(AVAILABLE RECORDS begins)

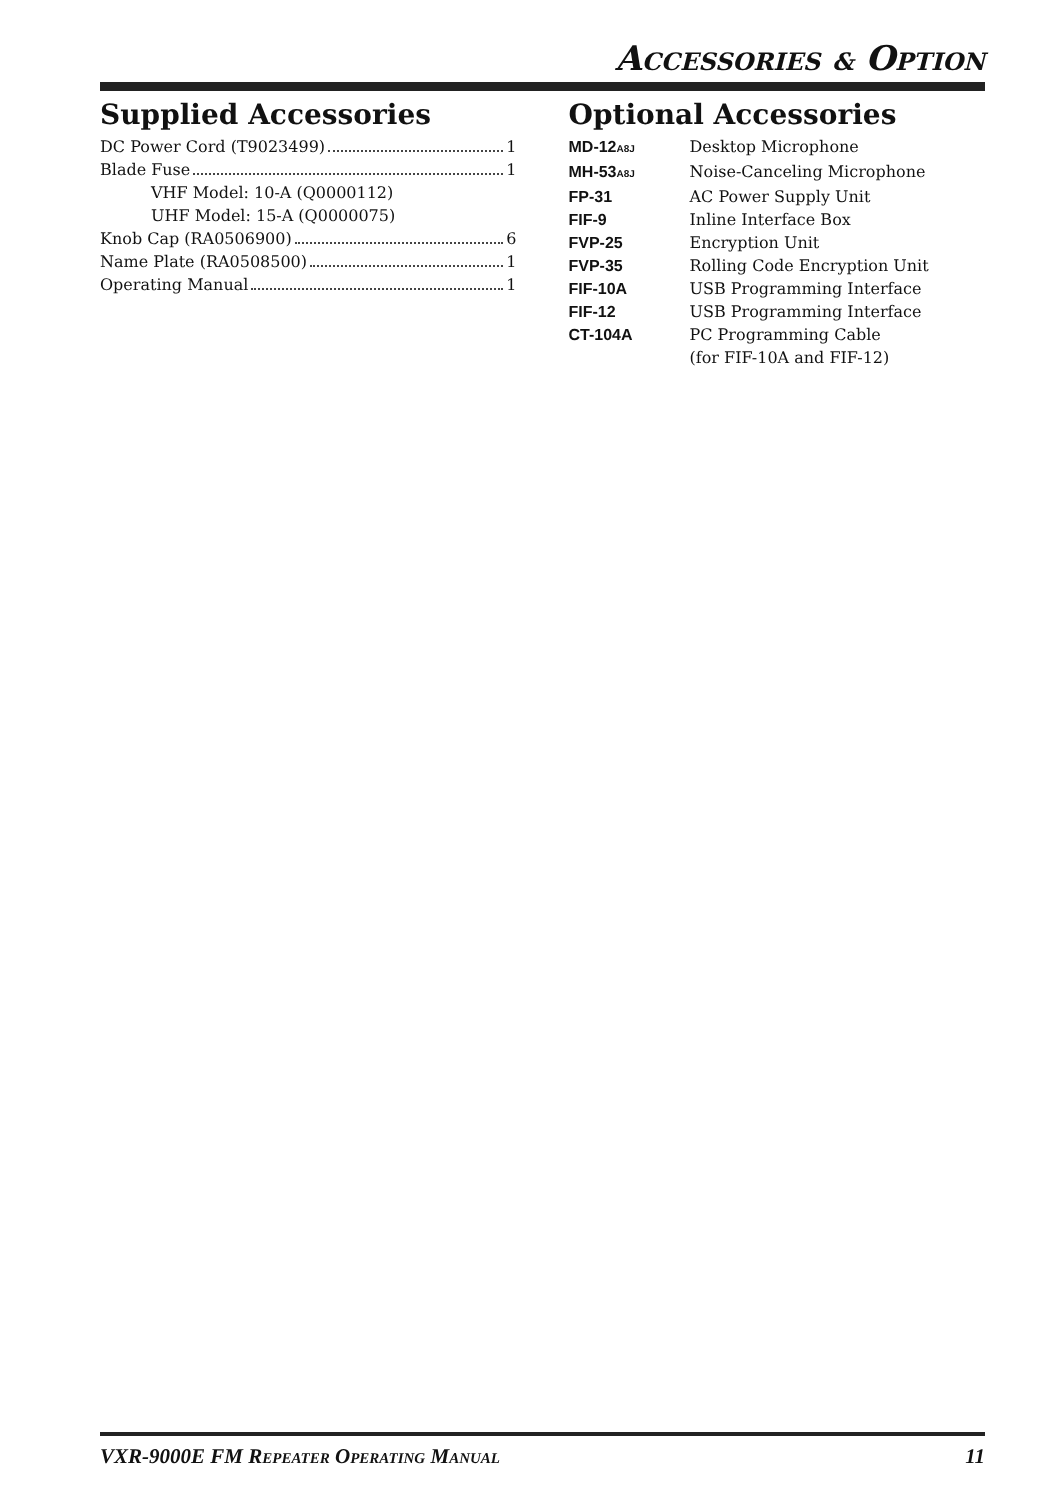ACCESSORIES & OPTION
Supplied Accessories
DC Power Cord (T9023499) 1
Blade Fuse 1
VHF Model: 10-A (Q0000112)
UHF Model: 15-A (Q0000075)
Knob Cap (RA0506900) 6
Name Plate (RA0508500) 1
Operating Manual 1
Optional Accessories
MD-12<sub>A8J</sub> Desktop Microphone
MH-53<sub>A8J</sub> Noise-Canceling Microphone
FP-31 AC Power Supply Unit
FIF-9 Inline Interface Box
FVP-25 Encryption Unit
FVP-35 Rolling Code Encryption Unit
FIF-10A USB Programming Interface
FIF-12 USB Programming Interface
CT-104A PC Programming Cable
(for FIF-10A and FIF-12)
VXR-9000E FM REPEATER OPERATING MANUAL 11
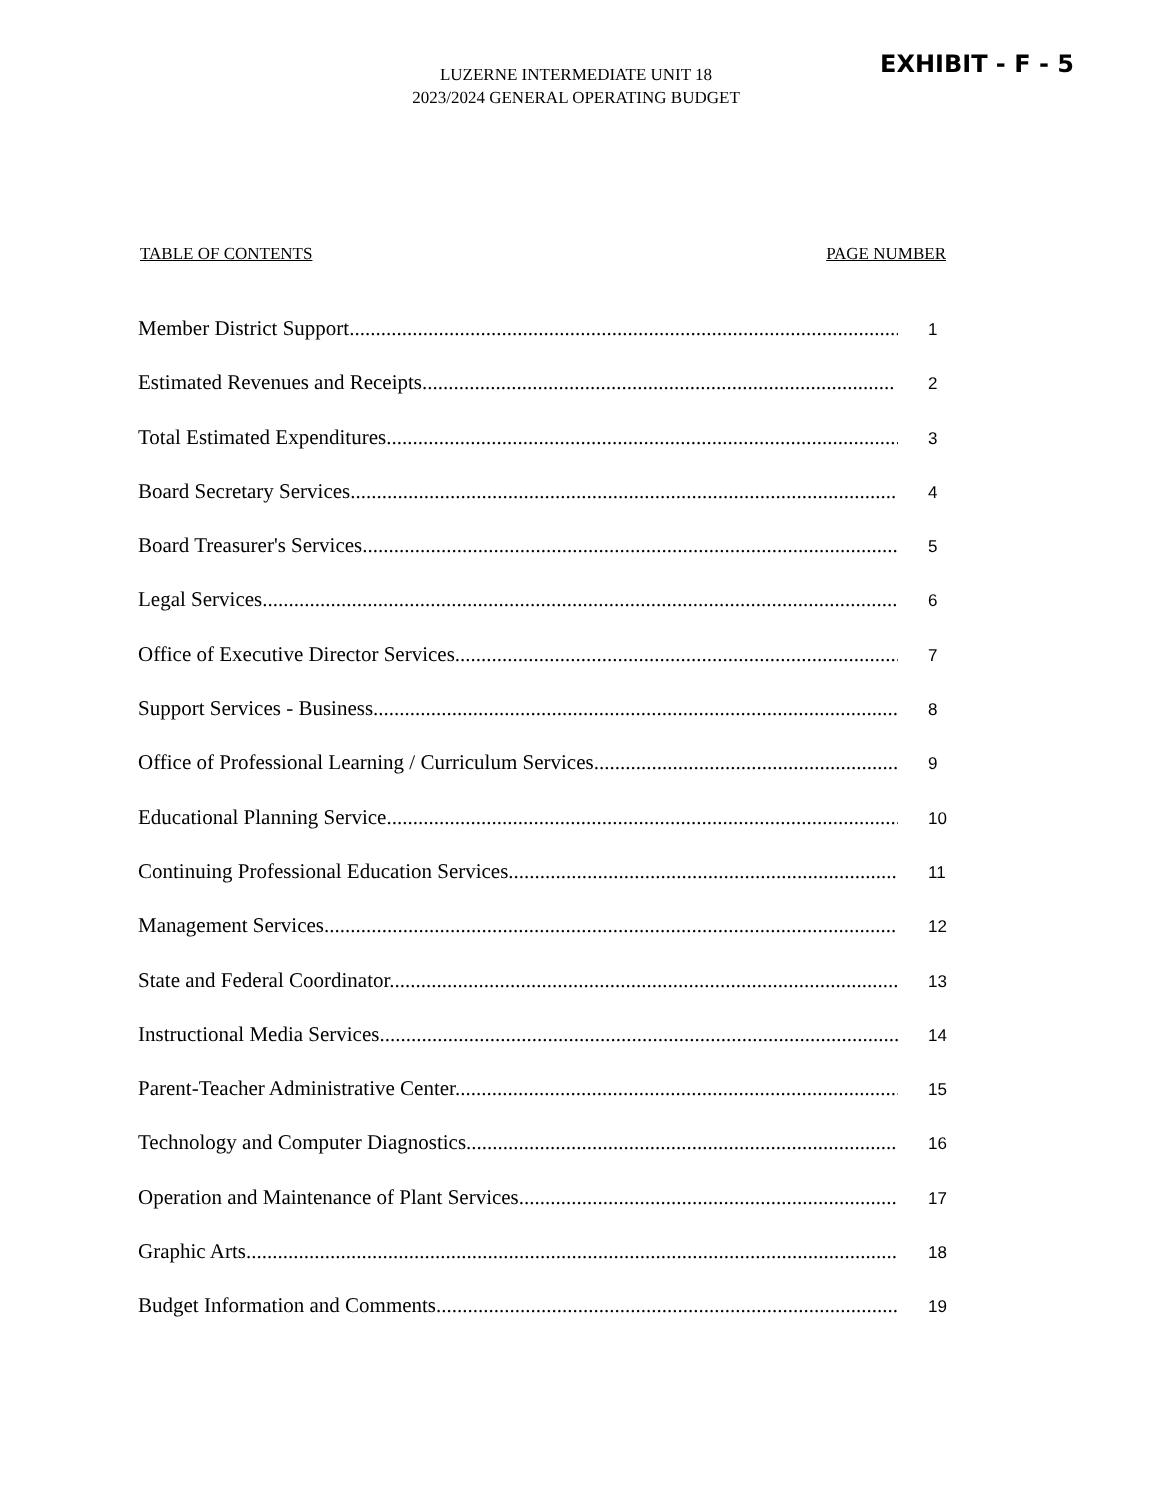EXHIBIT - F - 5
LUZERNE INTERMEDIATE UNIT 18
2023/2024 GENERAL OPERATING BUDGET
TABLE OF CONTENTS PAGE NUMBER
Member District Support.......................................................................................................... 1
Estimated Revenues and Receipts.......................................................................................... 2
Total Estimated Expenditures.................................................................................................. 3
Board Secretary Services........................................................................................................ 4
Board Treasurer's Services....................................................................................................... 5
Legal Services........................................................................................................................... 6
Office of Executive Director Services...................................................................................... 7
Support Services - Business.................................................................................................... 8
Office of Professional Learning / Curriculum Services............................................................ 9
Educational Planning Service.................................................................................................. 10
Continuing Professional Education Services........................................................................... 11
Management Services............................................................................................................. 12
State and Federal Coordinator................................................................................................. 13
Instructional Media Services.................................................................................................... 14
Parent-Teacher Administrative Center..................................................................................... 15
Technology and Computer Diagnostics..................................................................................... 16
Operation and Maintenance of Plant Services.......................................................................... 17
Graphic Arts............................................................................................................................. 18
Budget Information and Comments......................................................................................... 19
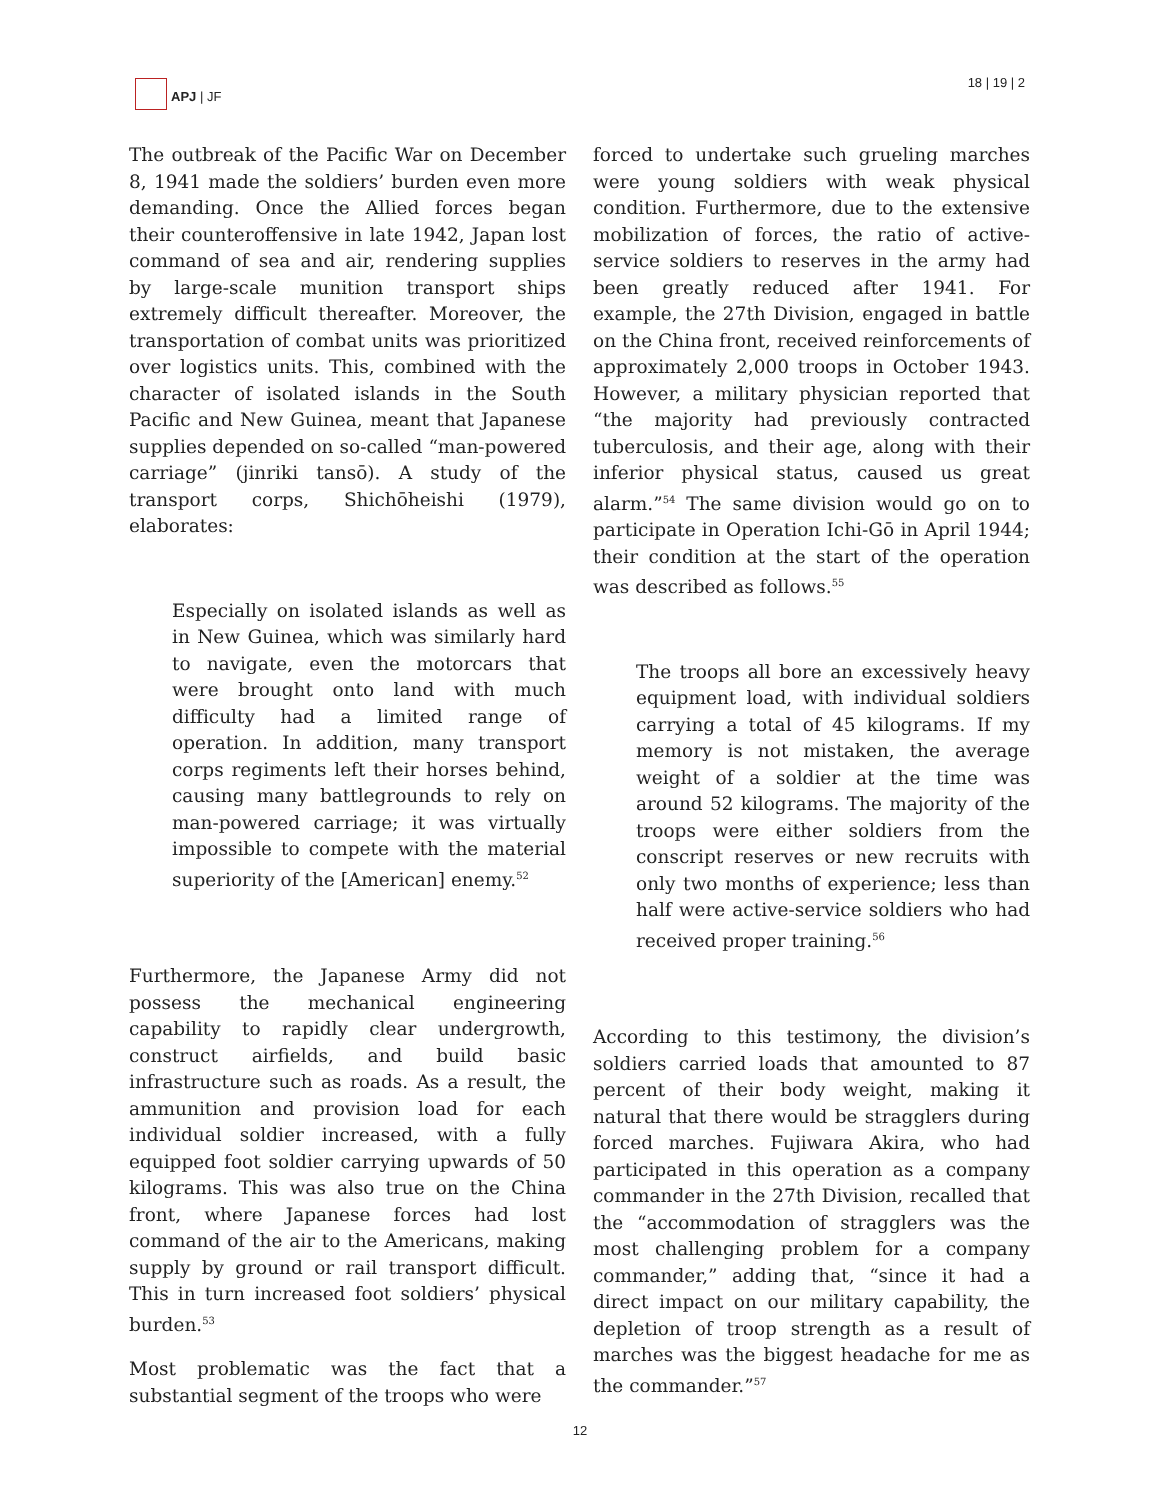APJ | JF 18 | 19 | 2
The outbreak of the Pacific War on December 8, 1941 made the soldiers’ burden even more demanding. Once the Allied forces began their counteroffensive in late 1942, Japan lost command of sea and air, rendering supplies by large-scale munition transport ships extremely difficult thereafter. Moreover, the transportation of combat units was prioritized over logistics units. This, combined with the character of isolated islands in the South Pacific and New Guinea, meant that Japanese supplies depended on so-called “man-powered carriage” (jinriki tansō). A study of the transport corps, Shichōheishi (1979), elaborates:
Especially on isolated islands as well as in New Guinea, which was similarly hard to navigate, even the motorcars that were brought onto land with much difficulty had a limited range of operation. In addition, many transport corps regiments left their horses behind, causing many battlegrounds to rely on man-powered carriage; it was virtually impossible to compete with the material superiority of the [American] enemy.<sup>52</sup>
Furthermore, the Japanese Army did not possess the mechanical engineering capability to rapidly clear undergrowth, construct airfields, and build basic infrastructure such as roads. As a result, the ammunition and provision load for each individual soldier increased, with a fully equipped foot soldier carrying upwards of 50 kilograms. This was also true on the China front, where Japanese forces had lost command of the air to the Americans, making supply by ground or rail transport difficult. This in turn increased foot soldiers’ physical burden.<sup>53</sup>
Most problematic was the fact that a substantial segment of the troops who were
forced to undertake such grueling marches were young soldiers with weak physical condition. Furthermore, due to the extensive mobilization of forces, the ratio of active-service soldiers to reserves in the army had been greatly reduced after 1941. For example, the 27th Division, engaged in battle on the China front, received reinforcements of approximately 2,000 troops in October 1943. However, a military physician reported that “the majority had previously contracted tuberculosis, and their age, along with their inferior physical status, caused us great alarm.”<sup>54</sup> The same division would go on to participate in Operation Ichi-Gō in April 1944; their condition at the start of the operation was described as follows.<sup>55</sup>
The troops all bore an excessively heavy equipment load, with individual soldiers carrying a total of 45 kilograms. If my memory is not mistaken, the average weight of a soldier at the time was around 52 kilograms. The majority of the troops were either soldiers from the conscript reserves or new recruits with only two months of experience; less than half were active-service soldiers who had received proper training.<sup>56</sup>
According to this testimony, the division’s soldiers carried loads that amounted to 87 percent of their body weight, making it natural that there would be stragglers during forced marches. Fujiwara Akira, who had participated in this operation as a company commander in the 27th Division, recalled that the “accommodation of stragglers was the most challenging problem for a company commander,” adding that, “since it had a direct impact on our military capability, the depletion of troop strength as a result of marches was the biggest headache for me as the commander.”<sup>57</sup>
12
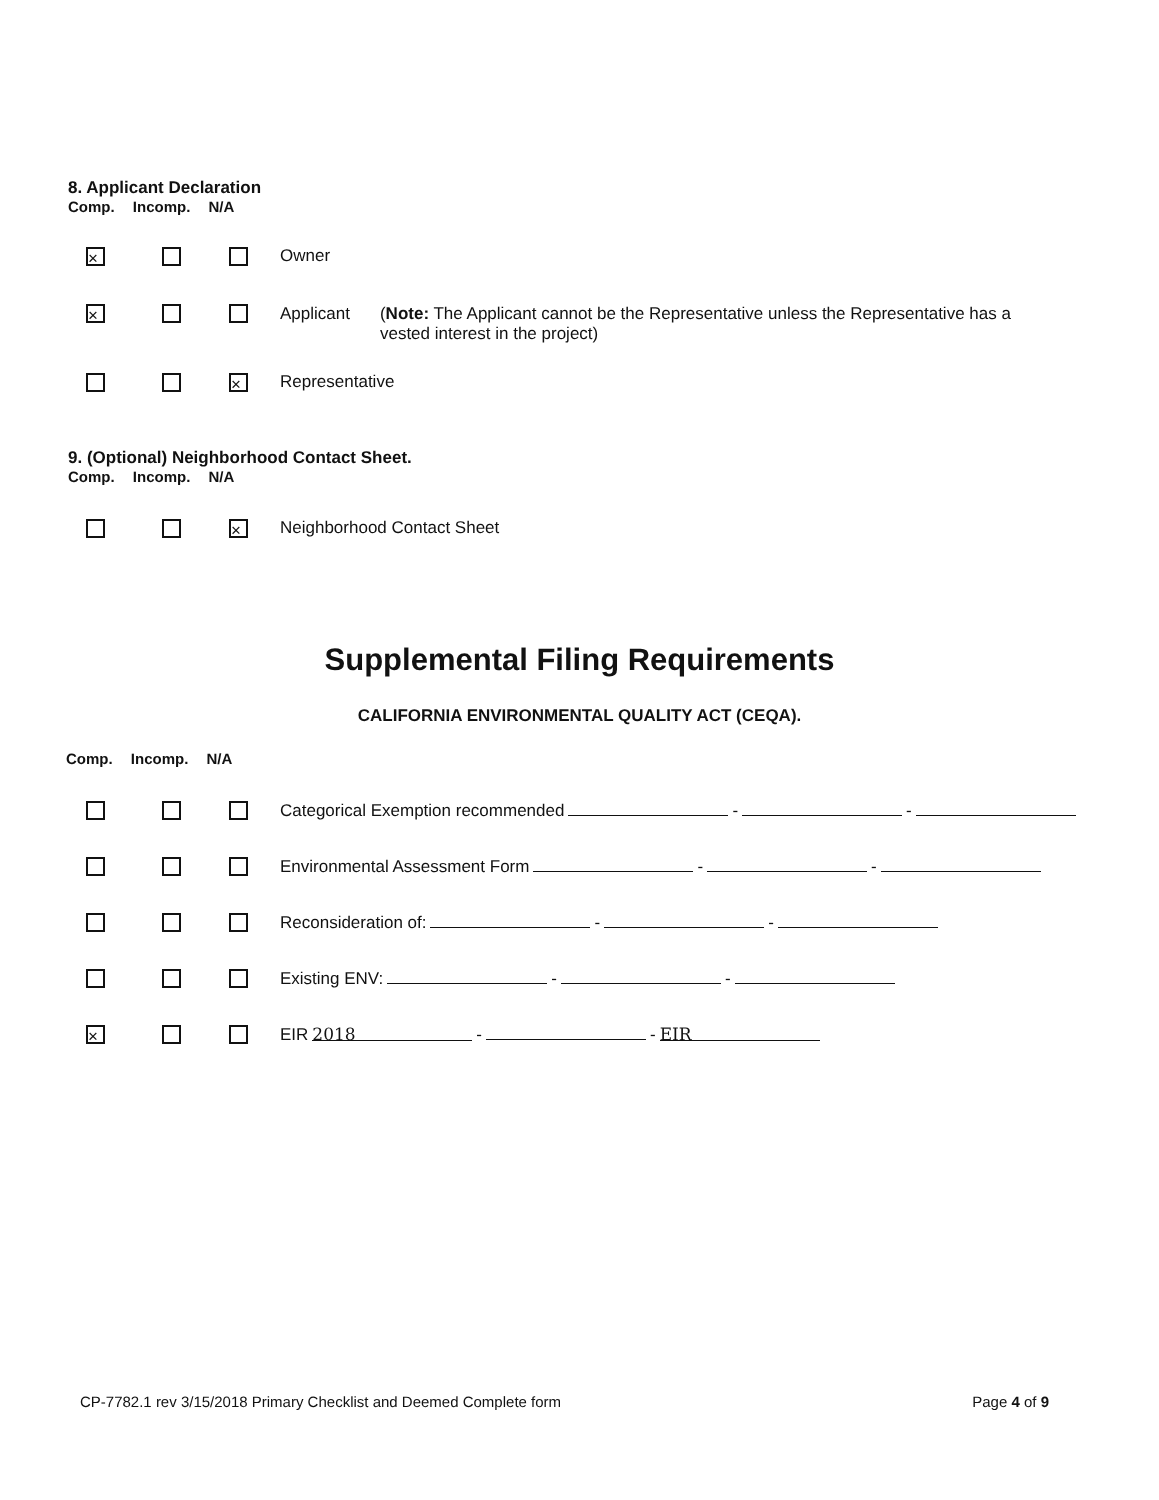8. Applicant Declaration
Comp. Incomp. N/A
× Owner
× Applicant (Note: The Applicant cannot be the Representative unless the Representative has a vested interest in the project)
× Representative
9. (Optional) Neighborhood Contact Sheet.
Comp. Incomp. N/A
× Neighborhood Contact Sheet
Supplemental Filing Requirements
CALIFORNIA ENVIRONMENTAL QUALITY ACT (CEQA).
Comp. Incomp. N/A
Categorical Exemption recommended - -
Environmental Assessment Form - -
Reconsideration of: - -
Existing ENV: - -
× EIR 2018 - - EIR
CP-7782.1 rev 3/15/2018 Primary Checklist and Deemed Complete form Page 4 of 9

(AVAILABLE RECORDS ends)

Excluding every picture, write out each record word for word.

ACCESSORIES & OPTION
Supplied Accessories
DC Power Cord (T9023499) 1
Blade Fuse 1
VHF Model: 10-A (Q0000112)
UHF Model: 15-A (Q0000075)
Knob Cap (RA0506900) 6
Name Plate (RA0508500) 1
Operating Manual 1
Optional Accessories
MD-12<sub>A8J</sub> Desktop Microphone
MH-53<sub>A8J</sub> Noise-Canceling Microphone
FP-31 AC Power Supply Unit
FIF-9 Inline Interface Box
FVP-25 Encryption Unit
FVP-35 Rolling Code Encryption Unit
FIF-10A USB Programming Interface
FIF-12 USB Programming Interface
CT-104A PC Programming Cable
(for FIF-10A and FIF-12)
VXR-9000E FM REPEATER OPERATING MANUAL 11
EXHIBIT - F - 5
LUZERNE INTERMEDIATE UNIT 18
2023/2024 GENERAL OPERATING BUDGET
TABLE OF CONTENTS PAGE NUMBER
Member District Support.......................................................................................................... 1
Estimated Revenues and Receipts.......................................................................................... 2
Total Estimated Expenditures.................................................................................................. 3
Board Secretary Services........................................................................................................ 4
Board Treasurer's Services....................................................................................................... 5
Legal Services........................................................................................................................... 6
Office of Executive Director Services...................................................................................... 7
Support Services - Business.................................................................................................... 8
Office of Professional Learning / Curriculum Services............................................................ 9
Educational Planning Service.................................................................................................. 10
Continuing Professional Education Services........................................................................... 11
Management Services............................................................................................................. 12
State and Federal Coordinator................................................................................................. 13
Instructional Media Services.................................................................................................... 14
Parent-Teacher Administrative Center..................................................................................... 15
Technology and Computer Diagnostics..................................................................................... 16
Operation and Maintenance of Plant Services.......................................................................... 17
Graphic Arts............................................................................................................................. 18
Budget Information and Comments......................................................................................... 19
APJ | JF 18 | 19 | 2
The outbreak of the Pacific War on December 8, 1941 made the soldiers’ burden even more demanding. Once the Allied forces began their counteroffensive in late 1942, Japan lost command of sea and air, rendering supplies by large-scale munition transport ships extremely difficult thereafter. Moreover, the transportation of combat units was prioritized over logistics units. This, combined with the character of isolated islands in the South Pacific and New Guinea, meant that Japanese supplies depended on so-called “man-powered carriage” (jinriki tansō). A study of the transport corps, Shichōheishi (1979), elaborates:
Especially on isolated islands as well as in New Guinea, which was similarly hard to navigate, even the motorcars that were brought onto land with much difficulty had a limited range of operation. In addition, many transport corps regiments left their horses behind, causing many battlegrounds to rely on man-powered carriage; it was virtually impossible to compete with the material superiority of the [American] enemy.<sup>52</sup>
Furthermore, the Japanese Army did not possess the mechanical engineering capability to rapidly clear undergrowth, construct airfields, and build basic infrastructure such as roads. As a result, the ammunition and provision load for each individual soldier increased, with a fully equipped foot soldier carrying upwards of 50 kilograms. This was also true on the China front, where Japanese forces had lost command of the air to the Americans, making supply by ground or rail transport difficult. This in turn increased foot soldiers’ physical burden.<sup>53</sup>
Most problematic was the fact that a substantial segment of the troops who were
forced to undertake such grueling marches were young soldiers with weak physical condition. Furthermore, due to the extensive mobilization of forces, the ratio of active-service soldiers to reserves in the army had been greatly reduced after 1941. For example, the 27th Division, engaged in battle on the China front, received reinforcements of approximately 2,000 troops in October 1943. However, a military physician reported that “the majority had previously contracted tuberculosis, and their age, along with their inferior physical status, caused us great alarm.”<sup>54</sup> The same division would go on to participate in Operation Ichi-Gō in April 1944; their condition at the start of the operation was described as follows.<sup>55</sup>
The troops all bore an excessively heavy equipment load, with individual soldiers carrying a total of 45 kilograms. If my memory is not mistaken, the average weight of a soldier at the time was around 52 kilograms. The majority of the troops were either soldiers from the conscript reserves or new recruits with only two months of experience; less than half were active-service soldiers who had received proper training.<sup>56</sup>
According to this testimony, the division’s soldiers carried loads that amounted to 87 percent of their body weight, making it natural that there would be stragglers during forced marches. Fujiwara Akira, who had participated in this operation as a company commander in the 27th Division, recalled that the “accommodation of stragglers was the most challenging problem for a company commander,” adding that, “since it had a direct impact on our military capability, the depletion of troop strength as a result of marches was the biggest headache for me as the commander.”<sup>57</sup>
12
8. Applicant Declaration
Comp. Incomp. N/A
× Owner
× Applicant (Note: The Applicant cannot be the Representative unless the Representative has a vested interest in the project)
× Representative
9. (Optional) Neighborhood Contact Sheet.
Comp. Incomp. N/A
× Neighborhood Contact Sheet
Supplemental Filing Requirements
CALIFORNIA ENVIRONMENTAL QUALITY ACT (CEQA).
Comp. Incomp. N/A
Categorical Exemption recommended - -
Environmental Assessment Form - -
Reconsideration of: - -
Existing ENV: - -
× EIR 2018 - - EIR
CP-7782.1 rev 3/15/2018 Primary Checklist and Deemed Complete form Page 4 of 9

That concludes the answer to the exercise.